I get mine from Songline Emu Farm


#7

blueshard,does emu oil work for you? Is it worth trying?


#8

» blueshard,does emu oil work for you? Is it worth trying?

Umm I am not sure… I don’t use it everyday… just when I know that I am going to be in for the night. It is one of those things where it “can’t hurt” and “might be beneficial”. I have a tremendously sensitive scalp and this is the only topical that hasn’t caused me damage yet.

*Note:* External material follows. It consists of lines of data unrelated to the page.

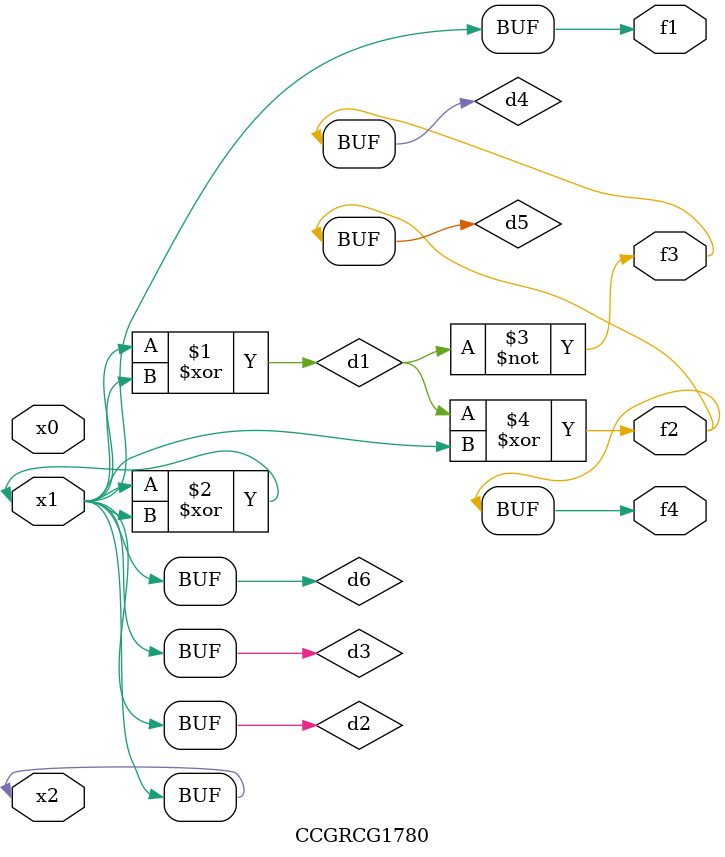
<source format=v>
module CCGRCG1780(
	input x0, x1, x2,
	output f1, f2, f3, f4
);

	wire d1, d2, d3, d4, d5, d6;

	xor (d1, x1, x2);
	buf (d2, x1, x2);
	xor (d3, x1, x2);
	nor (d4, d1);
	xor (d5, d1, d2);
	buf (d6, d2, d3);
	assign f1 = d6;
	assign f2 = d5;
	assign f3 = d4;
	assign f4 = d5;
endmodule

</source>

Emu oil is not a stand alone treatment… it is an adjunct.


#9

Thanks for posting this about the emu oil. I have sold quite a bit of it to those that suffer from hair loss. Emu Oil seems to help the frontal loss the most from what they are coming back to tell me. Plus they are happy about all the other uses for it. I use it myself everyday for a number of things like to keep my husbands back clear from breakouts and to keep my nails nice and healthy. Also I put it on my hair to keep my scalp alive, vibrant and to keep my hair growing at a healthy rate. If anyone would like to try it you can go to http://www.MotherEarthNaturalsOnline.com and you will find the 100% Emu Oil there. Have a great day and I would love to hear your stories of how it helped you. As I am sure others would love to hear it on this forum.

cvarr


#10

» Has anyone had any success with using oils topically? If so which ones and
» how did you apply?
» thanks

Essential Oil Blend in the scottish Alopecia Study contains plant extracts that should help the health of your scalp.